Member of the National Assembly
- In office 14 May 2010 – 5 May 2014

Personal details
- Born: 1979 (age 46–47) Miskolc, Hungary
- Party: Fidesz
- Profession: jurist, politician

= Marcell Zsiga =

Hungarian jurist and politician (born 1979)

Marcell Zsiga (born 1979) is a Hungarian jurist and politician, member of the National Assembly (MP) for Miskolc (Borsod-Abaúj-Zemplén County Constituency II) from 2010 to 2014.

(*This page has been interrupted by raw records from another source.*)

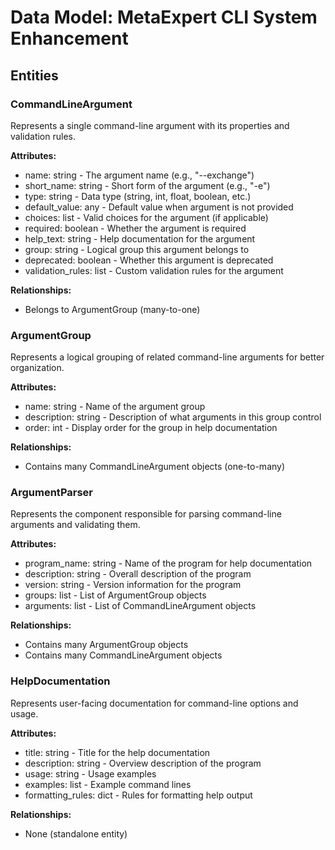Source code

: # Data Model: MetaExpert CLI System Enhancement

## Entities

### CommandLineArgument
Represents a single command-line argument with its properties and validation rules.

**Attributes:**
- name: string - The argument name (e.g., "--exchange")
- short_name: string - Short form of the argument (e.g., "-e")
- type: string - Data type (string, int, float, boolean, etc.)
- default_value: any - Default value when argument is not provided
- choices: list - Valid choices for the argument (if applicable)
- required: boolean - Whether the argument is required
- help_text: string - Help documentation for the argument
- group: string - Logical group this argument belongs to
- deprecated: boolean - Whether this argument is deprecated
- validation_rules: list - Custom validation rules for the argument

**Relationships:**
- Belongs to ArgumentGroup (many-to-one)

### ArgumentGroup
Represents a logical grouping of related command-line arguments for better organization.

**Attributes:**
- name: string - Name of the argument group
- description: string - Description of what arguments in this group control
- order: int - Display order for the group in help documentation

**Relationships:**
- Contains many CommandLineArgument objects (one-to-many)

### ArgumentParser
Represents the component responsible for parsing command-line arguments and validating them.

**Attributes:**
- program_name: string - Name of the program for help documentation
- description: string - Overall description of the program
- version: string - Version information for the program
- groups: list - List of ArgumentGroup objects
- arguments: list - List of CommandLineArgument objects

**Relationships:**
- Contains many ArgumentGroup objects
- Contains many CommandLineArgument objects

### HelpDocumentation
Represents user-facing documentation for command-line options and usage.

**Attributes:**
- title: string - Title for the help documentation
- description: string - Overview description of the program
- usage: string - Usage examples
- examples: list - Example command lines
- formatting_rules: dict - Rules for formatting help output

**Relationships:**
- None (standalone entity)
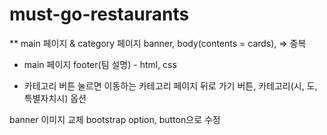 # must-go-restaurants


** main 페이지 & category 페이지
banner, body(contents = cards), => 중복

* main 페이지
footer(팀 설명) - html, css 

* 카테고리 버튼 눌르면 이동하는 카테고리 페이지
뒤로 가기 버튼, 카테고리(시, 도, 특별자치시) 옵션

banner 이미지 교체
bootstrap option, button으로 수정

He joined Fidelitas. He served in the Committee on Agriculture between 14 May 2010 and 27 February 2012. He was appointed a member of the Constitutional, Judicial and Standing Orders Committee on 9 May 2011 and of the Defence and Internal Security Committee on 4 November 2013. He was elected deputy mayor of Miskolc during the 2010 local elections.

==Controversies==
In March 2011, Fidesz parliamentary group and the party's ethics committee concluded that Zsiga unlawfully consumed public funds jointly after his position of MP and representative in the Miskolc local government. Zsiga admitted the breaking of laws and forced to repay the money used illegally.

In February 2012, Zsiga made controversial comments about salaries of public works program. In response to a question, Zsiga said it is possible to live off 47,000 forints (c. € 162) per month. According to the opposition critics, the Orbán cabinet has reduced the salary from 60,200 forints before that.